Diplomacia presidencial
Outro traço fundamental da política externa da era FHC foi o exercício pleno da chamada 'diplomacia presidencial'. Entre outras características, era marcada pela quantidade, sem paralelos no passado, de viagens ao exterior feitas pelo presidente, com ampla cobertura dos meios de comunicação, e as visitas à Brasília de influentes chefes de Estado e de governo.
Neste ponto, observa Batista, há convergências entre o estilo de condução de Lula e FHC. 'O Lula também faz a diplomacia presidencial. Porque ele é uma figura proeminente no cenário internacional devido ao seu perfil, origem sindical e caráter inusitado da vitória eleitoral. Isso teve uma forte ascensão no início do governo, mas depois perdeu um pouco a novidade e o brilho por causa do baixo crescimento econômico, num certo sentido uma continuidade do governo anterior'.
Durante o governo do PSDB, o Ministério das Relações Exteriores cuidava, principalmente, da parte técnico-burocrática das negociações. FHC dominava pessoalmente a parte política e o ministro Pedro Malan a agenda econômica internacional. Mas isso não isenta, na opinião de Batista, o papel desempenhado pelos ministros, sobretudo Celso Lafer, duramente criticado pelas 'iniciativas e atitudes subservientes e servis' em relação a Washington. 'Lafer foi, sem dúvida, o pior ministro das Relações Exteriores que o Brasil já teve', critica Paulo Nogueira Batista.
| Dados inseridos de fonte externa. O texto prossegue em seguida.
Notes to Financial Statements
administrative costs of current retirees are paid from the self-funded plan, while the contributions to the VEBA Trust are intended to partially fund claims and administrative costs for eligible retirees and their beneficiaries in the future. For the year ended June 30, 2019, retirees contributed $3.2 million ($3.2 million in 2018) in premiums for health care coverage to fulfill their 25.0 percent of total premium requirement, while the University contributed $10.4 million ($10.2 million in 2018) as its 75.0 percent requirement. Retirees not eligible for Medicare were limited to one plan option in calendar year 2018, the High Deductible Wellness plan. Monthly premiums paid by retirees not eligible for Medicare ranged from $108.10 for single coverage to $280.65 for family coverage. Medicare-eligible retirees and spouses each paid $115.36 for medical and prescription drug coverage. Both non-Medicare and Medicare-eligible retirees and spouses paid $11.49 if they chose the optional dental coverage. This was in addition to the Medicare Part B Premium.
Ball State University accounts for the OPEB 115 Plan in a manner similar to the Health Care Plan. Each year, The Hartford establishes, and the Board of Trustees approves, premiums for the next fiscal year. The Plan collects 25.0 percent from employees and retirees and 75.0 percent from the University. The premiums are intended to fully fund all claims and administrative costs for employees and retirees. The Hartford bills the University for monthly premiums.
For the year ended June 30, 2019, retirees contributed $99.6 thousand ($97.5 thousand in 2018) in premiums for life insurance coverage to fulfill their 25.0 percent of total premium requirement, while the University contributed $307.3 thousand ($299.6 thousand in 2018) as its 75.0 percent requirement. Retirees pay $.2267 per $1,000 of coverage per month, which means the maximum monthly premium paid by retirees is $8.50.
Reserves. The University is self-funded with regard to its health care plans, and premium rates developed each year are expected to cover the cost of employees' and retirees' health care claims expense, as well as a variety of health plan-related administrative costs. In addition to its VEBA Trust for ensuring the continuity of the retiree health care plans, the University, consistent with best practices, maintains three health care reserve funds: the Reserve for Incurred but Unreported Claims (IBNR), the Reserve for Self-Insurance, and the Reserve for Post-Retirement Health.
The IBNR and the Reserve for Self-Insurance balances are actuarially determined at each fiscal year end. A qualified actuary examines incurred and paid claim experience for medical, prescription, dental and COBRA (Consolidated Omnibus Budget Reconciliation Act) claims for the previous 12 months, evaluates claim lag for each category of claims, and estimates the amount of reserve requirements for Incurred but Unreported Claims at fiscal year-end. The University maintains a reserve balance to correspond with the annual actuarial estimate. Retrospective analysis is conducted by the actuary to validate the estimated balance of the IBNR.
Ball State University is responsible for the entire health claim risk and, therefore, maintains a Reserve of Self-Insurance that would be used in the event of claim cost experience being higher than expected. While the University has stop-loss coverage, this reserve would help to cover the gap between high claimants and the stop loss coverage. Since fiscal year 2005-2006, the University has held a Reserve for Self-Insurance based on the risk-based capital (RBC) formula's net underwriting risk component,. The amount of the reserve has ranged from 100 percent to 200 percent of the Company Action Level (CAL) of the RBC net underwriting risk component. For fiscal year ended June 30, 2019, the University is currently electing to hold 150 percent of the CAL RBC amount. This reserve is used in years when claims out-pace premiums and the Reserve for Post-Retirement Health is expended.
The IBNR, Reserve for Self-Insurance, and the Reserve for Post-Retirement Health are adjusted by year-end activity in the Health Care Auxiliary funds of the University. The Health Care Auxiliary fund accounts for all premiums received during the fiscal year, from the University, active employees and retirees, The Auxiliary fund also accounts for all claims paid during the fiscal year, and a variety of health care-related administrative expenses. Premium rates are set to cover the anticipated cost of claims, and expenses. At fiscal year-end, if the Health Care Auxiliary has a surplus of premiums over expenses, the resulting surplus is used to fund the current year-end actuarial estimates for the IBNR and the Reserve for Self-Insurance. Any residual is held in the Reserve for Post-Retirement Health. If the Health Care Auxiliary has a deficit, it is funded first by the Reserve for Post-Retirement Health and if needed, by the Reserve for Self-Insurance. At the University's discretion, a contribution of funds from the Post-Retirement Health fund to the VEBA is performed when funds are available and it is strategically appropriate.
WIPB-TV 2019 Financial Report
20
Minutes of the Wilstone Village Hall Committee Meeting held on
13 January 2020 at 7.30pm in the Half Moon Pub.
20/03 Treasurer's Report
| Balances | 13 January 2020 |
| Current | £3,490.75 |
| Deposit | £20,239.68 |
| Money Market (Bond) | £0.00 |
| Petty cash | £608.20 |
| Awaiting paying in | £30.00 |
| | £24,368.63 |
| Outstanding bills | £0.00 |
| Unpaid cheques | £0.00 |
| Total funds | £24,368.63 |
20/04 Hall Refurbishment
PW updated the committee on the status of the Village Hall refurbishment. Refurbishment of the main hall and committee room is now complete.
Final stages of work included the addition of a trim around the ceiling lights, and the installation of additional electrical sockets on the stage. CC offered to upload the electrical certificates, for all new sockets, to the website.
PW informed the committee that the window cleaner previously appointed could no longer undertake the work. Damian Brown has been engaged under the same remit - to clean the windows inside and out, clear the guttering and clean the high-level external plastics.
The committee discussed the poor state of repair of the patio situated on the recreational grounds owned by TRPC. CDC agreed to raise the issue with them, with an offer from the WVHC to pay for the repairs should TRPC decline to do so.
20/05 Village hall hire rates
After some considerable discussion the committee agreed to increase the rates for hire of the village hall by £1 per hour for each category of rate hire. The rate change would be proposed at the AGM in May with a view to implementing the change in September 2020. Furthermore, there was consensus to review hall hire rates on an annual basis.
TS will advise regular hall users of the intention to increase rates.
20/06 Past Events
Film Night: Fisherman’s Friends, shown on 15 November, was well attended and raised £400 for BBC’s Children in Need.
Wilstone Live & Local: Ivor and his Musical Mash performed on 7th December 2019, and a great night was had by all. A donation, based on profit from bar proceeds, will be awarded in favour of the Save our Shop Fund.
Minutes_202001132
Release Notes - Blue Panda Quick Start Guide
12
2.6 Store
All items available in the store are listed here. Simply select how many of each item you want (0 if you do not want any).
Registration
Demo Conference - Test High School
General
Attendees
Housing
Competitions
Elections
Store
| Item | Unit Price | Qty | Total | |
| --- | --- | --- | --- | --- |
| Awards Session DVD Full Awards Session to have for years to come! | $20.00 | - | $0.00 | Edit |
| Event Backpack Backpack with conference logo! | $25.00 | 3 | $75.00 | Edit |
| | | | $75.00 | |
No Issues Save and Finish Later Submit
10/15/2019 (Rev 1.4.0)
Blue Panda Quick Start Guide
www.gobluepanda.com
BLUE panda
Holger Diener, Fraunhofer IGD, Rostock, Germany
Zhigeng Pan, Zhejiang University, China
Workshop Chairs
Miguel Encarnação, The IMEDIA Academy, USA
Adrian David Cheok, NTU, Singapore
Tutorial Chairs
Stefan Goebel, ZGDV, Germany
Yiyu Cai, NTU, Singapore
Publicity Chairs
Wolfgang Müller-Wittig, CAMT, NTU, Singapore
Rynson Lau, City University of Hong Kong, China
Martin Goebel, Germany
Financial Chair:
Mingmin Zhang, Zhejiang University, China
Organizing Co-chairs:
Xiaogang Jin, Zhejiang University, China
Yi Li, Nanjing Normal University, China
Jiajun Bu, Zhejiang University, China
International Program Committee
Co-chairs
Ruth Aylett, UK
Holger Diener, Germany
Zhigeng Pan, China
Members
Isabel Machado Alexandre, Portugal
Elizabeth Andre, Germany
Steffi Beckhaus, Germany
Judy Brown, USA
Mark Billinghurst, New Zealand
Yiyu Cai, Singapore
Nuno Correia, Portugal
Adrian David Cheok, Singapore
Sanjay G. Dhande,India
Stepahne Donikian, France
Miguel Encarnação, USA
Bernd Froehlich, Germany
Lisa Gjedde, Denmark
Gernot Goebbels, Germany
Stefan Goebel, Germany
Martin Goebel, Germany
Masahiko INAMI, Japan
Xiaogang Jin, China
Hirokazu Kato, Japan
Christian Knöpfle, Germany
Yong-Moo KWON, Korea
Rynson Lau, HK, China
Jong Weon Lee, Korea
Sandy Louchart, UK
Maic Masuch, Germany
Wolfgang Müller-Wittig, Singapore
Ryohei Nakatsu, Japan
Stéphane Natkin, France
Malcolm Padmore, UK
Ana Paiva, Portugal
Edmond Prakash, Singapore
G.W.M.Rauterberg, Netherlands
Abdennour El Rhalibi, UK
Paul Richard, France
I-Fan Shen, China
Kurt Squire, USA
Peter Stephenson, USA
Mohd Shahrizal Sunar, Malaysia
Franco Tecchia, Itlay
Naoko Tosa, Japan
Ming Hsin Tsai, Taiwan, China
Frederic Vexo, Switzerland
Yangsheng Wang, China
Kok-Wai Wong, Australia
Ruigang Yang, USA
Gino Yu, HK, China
Para ele, a política externa brasileira sofreu mudanças importantes em comparação com o governo FHC. 'Agora ela é mais independente. Na época de FHC, era mais próxima aos interesses dos Estados Unidos, apesar do Brasil nunca ter sido um 'México' ou uma 'Argentina
de Menem'. Lula não fez ruptura, nem criou desavenças ou conflitos. Mas há diferenças de orientação entre os dois governos e as mudanças foram feitas sem grande estridência'.
Entre 1995 e 2002, outro sinal da ênfase no econômico-financeiro, em relativo detrimento do político, foi o fato de o FHC ter, na prática, deixado de se esforçar no intuito de integrar o Conselho de Segurança das Nações Unidas na condição de membro permanente, aspiração tradicional do país desde o início da ONU, em 1944.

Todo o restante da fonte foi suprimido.